BlackBerry is planning to return to the limelight with an entirely renewed business focus, this time zeroing in on, or more aptly, returning to a keyboard-centric phone with the latest operating system.
The past year had been particularly catastrophic to the once $20 billion company after sales of its full touch-screen BlackBerry 10-toting devices slumped and ambitious attempts to shift from keyboard-equipped devices only ended up shooing away its more than 80 million users, largely composed of corporate and government clients.
Over the next year and a half, BlackBerry CEO John Chen intends to make a turnaround move from its troubled performance by moving the smartphone segment to the sideline in order to focus on its software and services business.
The Ontario-based company plans to develop software and services for commercial and government customers to oversee how employees use their mobile devices under the Bring Your Own Device (BYOD) program that has seen wide adoption in most organizations at present. Such services are also designed to help secure the transmission of data from one device to another.
First in line, the Canadian phone maker recently offered a glimpse of the upcoming BlackBerry Classic, a new flagship that will run the BlackBerry 10 operating system without so much touch-enabled functions. It will sport the old physical key controls for “Menu,” “Send,” “Back,” and “End,” as well as the trackpad. It will be named Q20, scheduled to hit shelves later this year.
Another plan is to adapt the BlackBerry Messenger service for desktop computers, a major step from its heavy focus on mobile devices of late. Citing a strong demand from clients, BlackBerry also looks to revive the BlackBerry Bold phone, which runs the legacy BlackBerry 7 platform.
We have also seen BlackBerry’s BBM launched on the iPhone and Android devices in 2013, and the messaging system will continue to be expanded to other platforms such as Windows Phone and the upcoming Nokia X operating systems over the next few months.

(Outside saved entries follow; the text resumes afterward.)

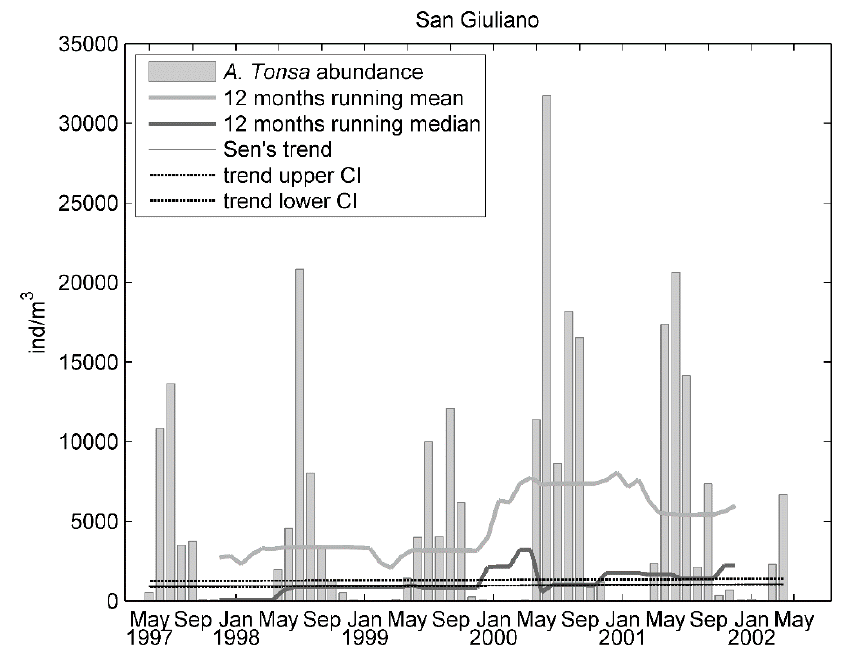
Figure 4. Time series of monthly A. tonsa abundance (bars) along with a 12-month running mean and median and Sen’s trend line at the San Giuliano station during 1997–2002.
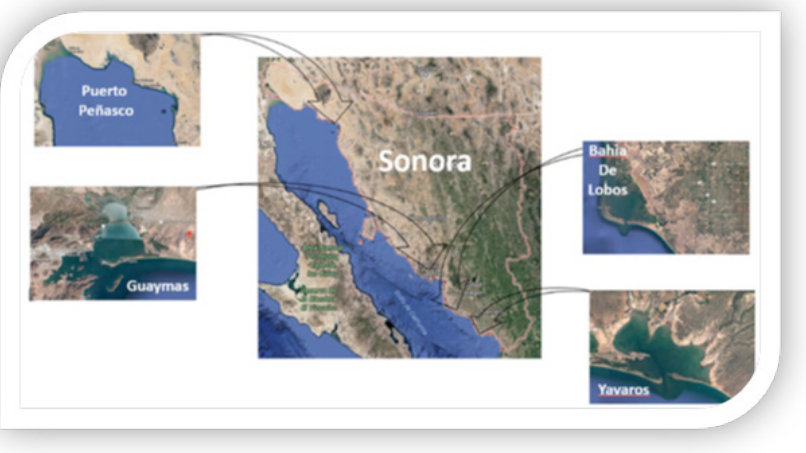
Figure 1: a) Map of Sonora State showing the location of the sampled sites: Puerto Peñasco, Guaymas, Bahia de Lobos and Yavaros (Fuente: Imágenes ©2016 Landsat, Data SIO, NOAA, U.S. Navy, NGA, GEBCO, Data LDEO-Columbia. NSF, NOAA, Datos del mapa ©2016 Google,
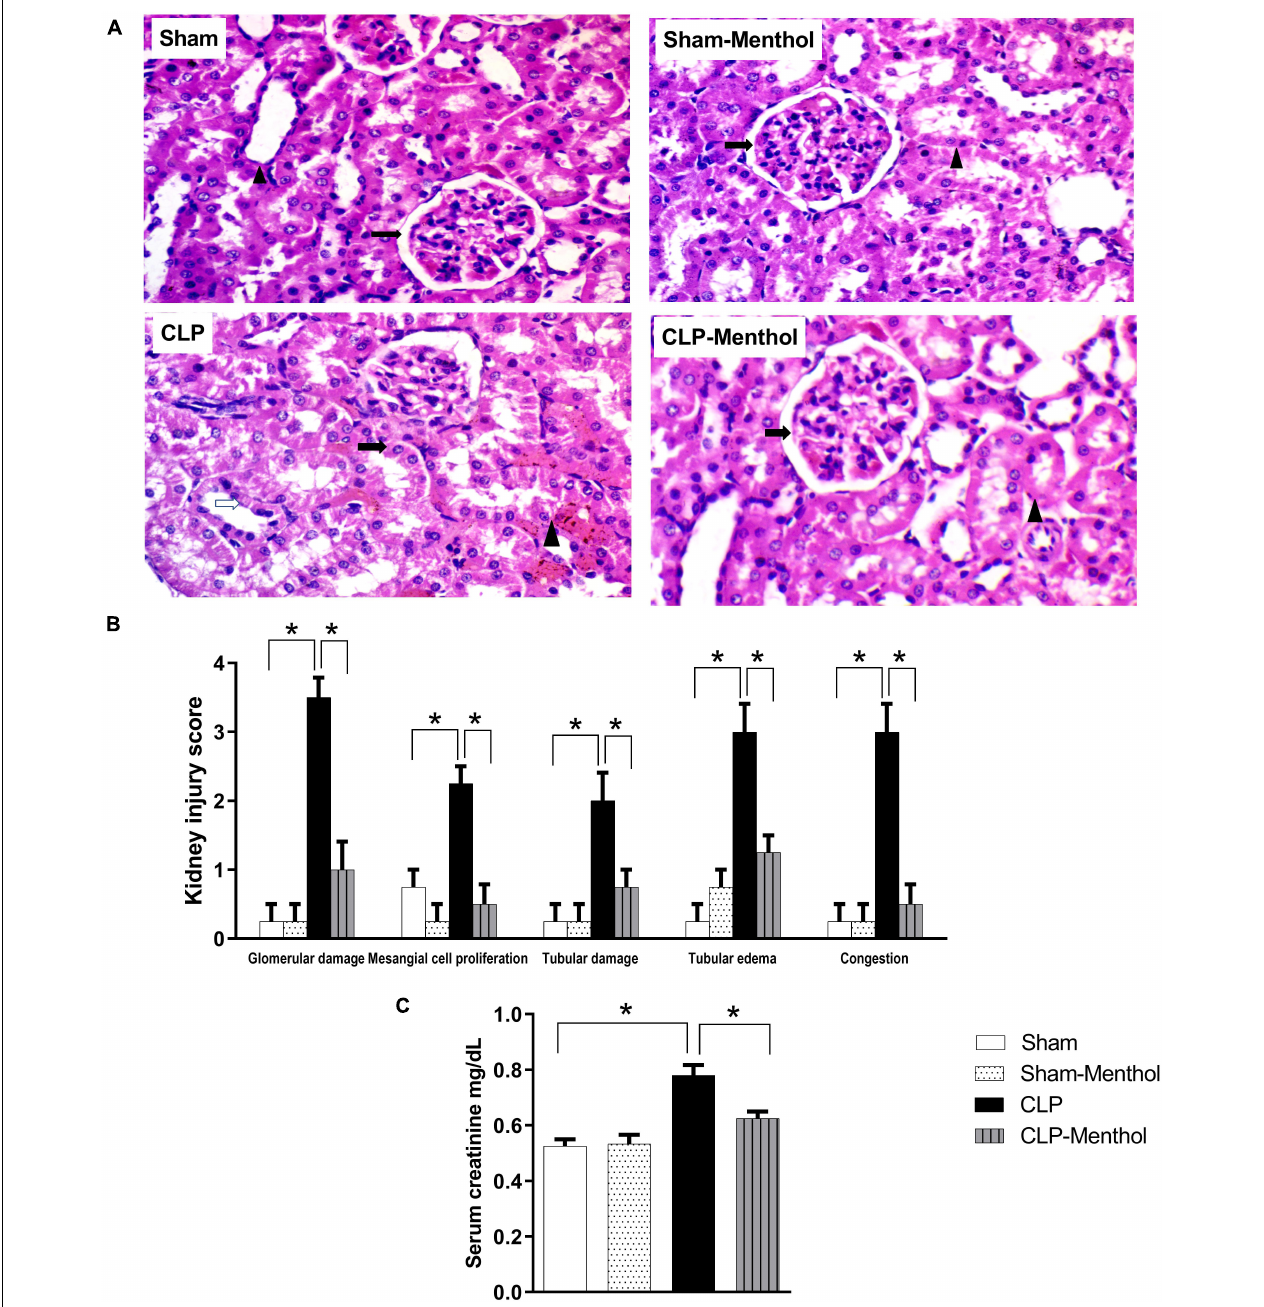
FIGURE 3 | Effect of menthol treatment on sepsis-induced acute kidney injury. Sepsis was induced by CLP under general anesthesia as described under the “Materials and Methods” section. Animals were killed after 24 h of CLP and the kidney injury was assessed by histological examination of H&E-stained (200X) 5 µ m sections (A,B) and by determination of serum creatinine concentration (C) in all groups ( n = 6 per group). (A) Representative photomicrographs showing that menthol treatment attenuated the histopathological changes induced by sepsis in kidney tissues (H&E stain, 200X). The sham groups (Sham and Sham-Menthol) showed normal histological appearance with normal interstitial tissue without congestion or inflammatory cell infiltration. The glomeruli of the vehicle-treated CLP group (CLP) showed moderate damage and obliterated Bowman’s spaces. These sections showed proliferated mesangial cells (arrow) surrounded by tubules with focal areas of tubular damage (white arrow), tubular edema, compressed intratubular vascular spaces (arrowhead) and congested interstitial tissue. Menthol treated group showed renal glomerulus with normal histological appearance (arrow) surrounded by tubules (arrowhead) with normal interstitial tissue without congestion or inflammatory infiltrates. (B) Bar charts showing analysis of the mean values of combined kidney injury scores (at least 10 fields per section from 6 animals per group). (C) Bar graph showing the serum creatinine data from the different groups. All data represent the mean ± SEM of 6 independent observations. Data were analyzed by one-way ANOVA followed by the Tukey-Kramer post- test for multiple comparisons. *Significantly different at p < 0.05 compared to the CLP group.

Analysts seem to be of the unanimous opinion that if BlackBerry is going to make a comeback, those strategies are yet the best it can do to make up for major setbacks it had suffered from the inevitable market domination of Apple and Android-based devices.
The move is also seen as a return to where BlackBerry started out. Undoubtedly, it had been catapulted to the peak of success when it was still faring as a software and services management company, protecting mobile email on a global scale.